Re: [webcomponents] HTML Imports

On Mon, Oct 7, 2013 at 3:24 AM, James Graham <james@hoppipolla.co.uk> wrote:

> On 06/10/13 17:25, Dimitri Glazkov wrote:
>
>      And, if the script is executed against the global/window object of
>>     the main document, can and should you be able to access the imported
>>     document?
>>
>>
>> You can and you should. HTML Imports are effectively #include for the Web.
>>
>
> Yes, that sounds like a good description of the problem :) It is rather
> noticable that no one making programming languages today replicates the
> #include mechanism, and I think html-imports has some of the same design
> flaws that makes #include unpopular.
>
> I think authors will find it very hard to write code in an environment
> where simple functions like document.getElementById don't actually work on
> the document containing the script, but on some other document that they
> can't see.


It's true we are introducing something new, but this actually one of The
Good Parts. Imports are not the main document, they are satellite to the
main document. The main document maintains primacy, but your imports can
act on it. So far, we haven't really had any problems with developers on
this point.


> It also seems that the design requires you to be super careful about
> having side effects; if the author happens to have a non-idempotent action
> in a document that is imported, then things will break in the relatively
> uncommon case where a single document is imported more than once.
>

Can you give an example of a non-idempotent, potentially breaking action?


> Overall it feels like html imports has been designed as an over general
> mechanism to address certain narrow use cases and, in so doing, has handed
> authors a footgun.


I guess I would instead suggest that generality of HTML Imports is due to
the group attempting to find a virtuous primitive, instead of a special
case.

For just one issue, look how much HTML becomes embedded in strings, or
hidden as comments, or other crazy hacks.
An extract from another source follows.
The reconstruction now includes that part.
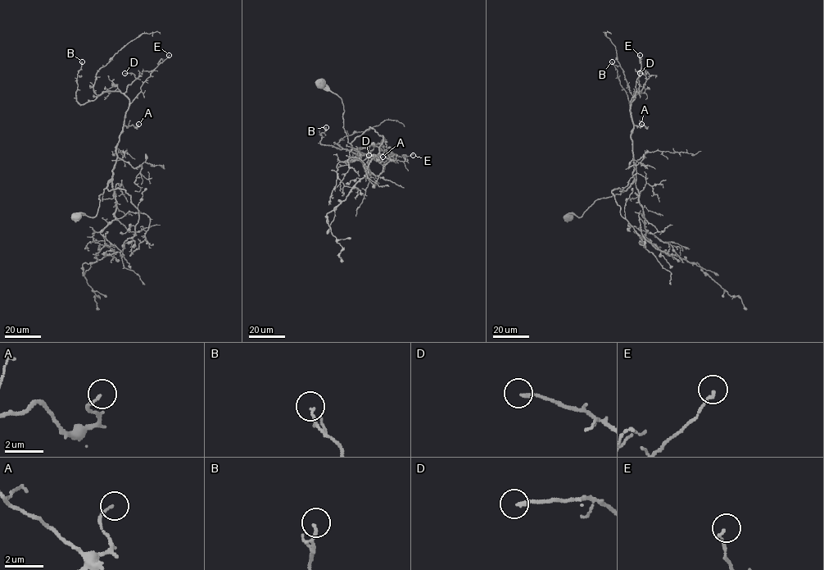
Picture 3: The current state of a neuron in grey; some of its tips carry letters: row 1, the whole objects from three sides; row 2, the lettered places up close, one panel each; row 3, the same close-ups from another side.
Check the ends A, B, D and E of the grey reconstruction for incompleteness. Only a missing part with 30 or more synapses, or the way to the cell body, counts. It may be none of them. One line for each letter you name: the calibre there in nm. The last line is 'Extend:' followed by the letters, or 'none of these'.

We can import (relocatable!) CSS
and JS, why can we not import our most basic content?


> Whilst I don't doubt it is usable by the highly competent people who are
> working at the bleeding edge on polyfilling components, the rest of the
> population can't be expected to understand the implemetation details that
> seem to have led the design in this direction.


We created polyfills not as an end-in-itself, but as a way of making it
possible to test these concepts in the real world. The fact is, that one of
my team's mandates is to (try to) ensure that what comes out if this
process is actually useful for end-users. We're certainly open to criticism
on this point (or any point!), but it's basically upside-down to assume we
are focused on the technology more than the usability.


> I think it would be useful to go right back to use cases here and work out
> if we can't design something better.
>

Welcome to the discussion, we are grateful for your participation! Let's
keep up the discussion. In particular, it would be very helpful if you
could fill in some details on the foot-gun as described above.